Tasks for this exercise
[a] Answer these questions about the passage on the Daedra below, one answer per line:
(i) According to Deosian origin theory, what formed the Daedra?
(ii) Which two Daedra are named as sharing many traits with the Nine Divines?
(iii) What do the Aedra of the Nine Divines represent?
[b] Please repeat, word for word, the part of the passage on the Daedra below that opens with the words containing "Moral Disposition" and closes with "fit this mold.".

Excerpt to read
※

Astrological map depicting Aetherius, the realm of the gods, Oblivion, realm of the Daedra, and Mundus, realm of men.

According to Deosian origin theory, the Daedra originated at the beginning of time, when the eternal static, Anu, was sundered by the eternal chaos, Padomay. The combined blood of Anu and Padomay formed the Aedra, while the pure blood of Padomay formed the Daedra. As such, the Daedra share no connection with the mortal realm later created by the Aedra.

By their nature of being unrelated to the mortal world, Deosian theologians hold that, while the Daedra may appear evil to mortal sensibilities, they exist outside the realm of mortal ethics and morality, and as such cannot truly be considered "evil". The Daedra act as is their most base nature, and if that manifests as ill intent towards the mortal realm that is as a projection of their ultimate being, not as a necessary desire to become evil. Though to mortal eyes they may appear evil, they are not that by definition, as their nature cannot be understood by mortal comprehensions of right and wrong.

Moreover, not all Daedra are evil by nature. Some, such as Meridia and Azura, share many traits in common with the Nine Divines. However, it is necessary to note that the Daedra appearing benevolent in fact are not truly benevolent towards mankind, instead merely reflecting what is their sphere of influence and their purpose. Merida hates necromancy because she hates necromancy, not because it damages mortal souls. Azura is Prince of Roses because she is Prince of Roses, not because mortals find roses palatable to behold.

Moral Disposition

Though many men consider Daedra outright evil, this is a gross oversimplification. The Aedra of the Nine Divines represent constancy and static, whilst the Daedra represent fluidity and change. Daedra are thus perceived from mortal perspectives as destructive and violent. While some Daedra are possibly evil, there exist Daedra on both ends of the spectrum of morality who do not easily fit this mold.

※

Material shown
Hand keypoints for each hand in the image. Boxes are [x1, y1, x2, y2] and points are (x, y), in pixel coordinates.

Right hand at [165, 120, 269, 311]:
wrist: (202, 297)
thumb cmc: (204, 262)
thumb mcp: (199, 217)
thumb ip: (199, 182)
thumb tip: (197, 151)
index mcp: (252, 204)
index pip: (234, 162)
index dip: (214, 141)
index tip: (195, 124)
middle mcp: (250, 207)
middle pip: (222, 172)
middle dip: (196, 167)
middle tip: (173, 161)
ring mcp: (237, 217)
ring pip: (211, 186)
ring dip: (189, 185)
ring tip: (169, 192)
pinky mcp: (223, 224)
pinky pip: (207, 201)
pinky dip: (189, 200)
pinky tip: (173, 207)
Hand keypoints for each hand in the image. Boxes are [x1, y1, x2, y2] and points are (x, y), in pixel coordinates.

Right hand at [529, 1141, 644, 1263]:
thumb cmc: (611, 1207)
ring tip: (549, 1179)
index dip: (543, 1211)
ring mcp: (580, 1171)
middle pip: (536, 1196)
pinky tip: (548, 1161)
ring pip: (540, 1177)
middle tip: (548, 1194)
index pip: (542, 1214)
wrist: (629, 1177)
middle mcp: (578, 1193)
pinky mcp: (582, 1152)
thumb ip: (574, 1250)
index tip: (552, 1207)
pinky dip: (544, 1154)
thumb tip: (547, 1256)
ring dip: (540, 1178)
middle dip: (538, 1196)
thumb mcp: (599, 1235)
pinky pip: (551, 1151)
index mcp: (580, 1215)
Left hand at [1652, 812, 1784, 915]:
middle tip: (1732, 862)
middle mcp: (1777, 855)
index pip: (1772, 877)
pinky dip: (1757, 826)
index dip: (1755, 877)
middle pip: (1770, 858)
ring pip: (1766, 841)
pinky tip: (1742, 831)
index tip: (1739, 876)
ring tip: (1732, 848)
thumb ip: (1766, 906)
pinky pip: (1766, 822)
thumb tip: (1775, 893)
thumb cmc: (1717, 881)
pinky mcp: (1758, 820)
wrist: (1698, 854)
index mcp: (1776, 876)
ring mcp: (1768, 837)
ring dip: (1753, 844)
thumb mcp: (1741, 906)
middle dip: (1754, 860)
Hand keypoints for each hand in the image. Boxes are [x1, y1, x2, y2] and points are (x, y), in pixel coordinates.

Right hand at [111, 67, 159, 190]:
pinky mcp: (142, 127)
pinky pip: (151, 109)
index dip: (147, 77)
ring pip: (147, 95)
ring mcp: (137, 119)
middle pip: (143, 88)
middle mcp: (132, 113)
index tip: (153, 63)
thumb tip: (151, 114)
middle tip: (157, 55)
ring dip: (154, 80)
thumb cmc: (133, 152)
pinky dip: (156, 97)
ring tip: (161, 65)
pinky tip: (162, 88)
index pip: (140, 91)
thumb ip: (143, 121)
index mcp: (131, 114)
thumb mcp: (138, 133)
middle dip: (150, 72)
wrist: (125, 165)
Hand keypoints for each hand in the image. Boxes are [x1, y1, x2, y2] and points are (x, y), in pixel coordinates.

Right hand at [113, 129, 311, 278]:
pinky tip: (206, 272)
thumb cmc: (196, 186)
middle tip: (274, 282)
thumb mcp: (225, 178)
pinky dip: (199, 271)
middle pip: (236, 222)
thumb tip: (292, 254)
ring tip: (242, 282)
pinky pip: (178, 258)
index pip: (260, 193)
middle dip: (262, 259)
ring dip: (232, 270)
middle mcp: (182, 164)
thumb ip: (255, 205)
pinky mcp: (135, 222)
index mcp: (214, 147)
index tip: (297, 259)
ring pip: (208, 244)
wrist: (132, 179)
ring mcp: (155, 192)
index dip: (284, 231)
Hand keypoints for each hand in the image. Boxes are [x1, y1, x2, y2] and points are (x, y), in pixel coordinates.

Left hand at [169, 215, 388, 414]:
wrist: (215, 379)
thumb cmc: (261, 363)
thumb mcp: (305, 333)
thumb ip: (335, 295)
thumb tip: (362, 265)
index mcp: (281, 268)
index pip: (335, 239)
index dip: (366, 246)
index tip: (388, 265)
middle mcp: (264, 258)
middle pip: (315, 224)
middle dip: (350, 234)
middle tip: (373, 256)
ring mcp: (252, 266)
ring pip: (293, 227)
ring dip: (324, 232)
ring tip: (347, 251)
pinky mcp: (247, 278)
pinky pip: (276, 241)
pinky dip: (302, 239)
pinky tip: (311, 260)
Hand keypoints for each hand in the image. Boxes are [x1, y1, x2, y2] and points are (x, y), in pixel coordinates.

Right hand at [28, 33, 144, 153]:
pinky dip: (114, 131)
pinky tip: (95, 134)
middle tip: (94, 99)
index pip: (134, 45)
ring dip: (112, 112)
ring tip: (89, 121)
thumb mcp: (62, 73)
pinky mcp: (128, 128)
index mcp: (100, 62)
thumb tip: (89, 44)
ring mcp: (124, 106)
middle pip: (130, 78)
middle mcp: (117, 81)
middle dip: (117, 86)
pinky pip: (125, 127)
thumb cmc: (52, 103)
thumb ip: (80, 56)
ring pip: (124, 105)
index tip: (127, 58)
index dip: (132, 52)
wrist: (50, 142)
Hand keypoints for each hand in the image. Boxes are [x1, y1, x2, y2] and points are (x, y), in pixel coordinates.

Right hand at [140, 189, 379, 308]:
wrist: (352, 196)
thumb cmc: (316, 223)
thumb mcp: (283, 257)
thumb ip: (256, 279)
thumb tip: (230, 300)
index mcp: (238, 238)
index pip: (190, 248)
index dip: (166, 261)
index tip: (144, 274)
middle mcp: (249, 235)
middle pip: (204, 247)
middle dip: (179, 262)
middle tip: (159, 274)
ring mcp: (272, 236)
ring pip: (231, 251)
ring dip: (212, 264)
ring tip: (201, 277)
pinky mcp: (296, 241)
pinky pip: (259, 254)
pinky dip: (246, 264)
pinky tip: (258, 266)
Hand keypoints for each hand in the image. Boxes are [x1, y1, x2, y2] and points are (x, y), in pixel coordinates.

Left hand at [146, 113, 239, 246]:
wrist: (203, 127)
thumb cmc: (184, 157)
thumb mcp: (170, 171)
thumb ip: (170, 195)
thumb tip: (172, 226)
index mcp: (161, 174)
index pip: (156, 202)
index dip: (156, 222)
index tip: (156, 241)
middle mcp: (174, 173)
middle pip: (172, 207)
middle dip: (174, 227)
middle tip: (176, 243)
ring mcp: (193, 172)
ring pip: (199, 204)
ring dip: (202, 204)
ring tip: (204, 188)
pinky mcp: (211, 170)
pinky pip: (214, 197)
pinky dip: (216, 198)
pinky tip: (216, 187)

※

Responses to the exercise
[a]
(i) The pure blood of Padomay.
(ii) Meridia and Azura.
(iii) Constancy and static.

[b]
Moral Disposition

Though many men consider Daedra outright evil, this is a gross oversimplification. The Aedra of the Nine Divines represent constancy and static, whilst the Daedra represent fluidity and change. Daedra are thus perceived from mortal perspectives as destructive and violent. While some Daedra are possibly evil, there exist Daedra on both ends of the spectrum of morality who do not easily fit this mold.